• I'm stuck on the last Sunday at the moment but here's how you handle the first Monday. 
    Lynn Pettis has a great post about common date routines.  I turned some of those routines into inline table valued functions. Here's a function that returns the first day of the month: 
    CREATE FUNCTION dbo.firstOfMonth (@date datetime, @months smallint)
    RETURNS TABLE WITH SCHEMABINDING AS RETURN
    SELECT monthStart = dateadd(mm,datediff(mm,0,@date)+@months,0);
    GO

    And one that returns the first business day of the week (Monday)
    CREATE FUNCTION dbo.firstOfWeek (@date datetime, @weeks smallint)
    RETURNS TABLE WITH SCHEMABINDING AS RETURN
    SELECT weekStart = dateadd(wk,datediff(wk,0,@date)+@weeks,0);
    GO

    To get the first Monday of the week of the month you can do this:
    SELECT firstMonday = w.weekStart
    FROM dbo.firstOfMonth(GETDATE(), 0) m
    CROSS APPLY dbo.firstOfWeek(m.monthStart, 0) w;

    For this month the first Monday as 2018-05-28 which is what you were looking for. 

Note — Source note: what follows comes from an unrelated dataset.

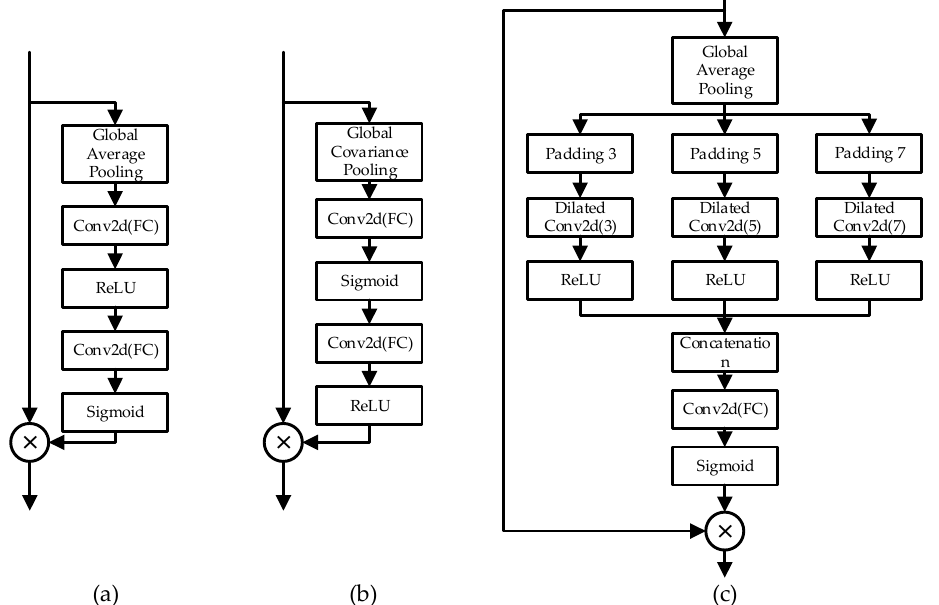
Figure 1. The detailed structure of channel attention mechanisms. ( a ) Channel attention in RCAN, ( b ) Second-order channel attention in SAN, ( c ) Laplacian pyramid attention in DRLN.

    Like I said, I'm a little stuck on the Sunday part (and out of time) but, this returns the correct answer (2018-07-01) for this month:
    SELECT w.weekStart-1
    FROM dbo.firstOfMonth(GETDATE(), 1) m
    CROSS APPLY dbo.firstOfWeek(m.monthStart, 0) w;

    But for other months the correct calculation would be to replace w.weekStart-1 with w.weekStart+6. To push this across the finish line you can build a CASE statement which returns either w.weekStart-1 or w.weekStart+6 based on something I can't figure out at the moment.

    "I cant stress enough the importance of switching from a sequential files mindset to set-based thinking. After you make the switch, you can spend your time tuning and optimizing your queries instead of maintaining lengthy, poor-performing code."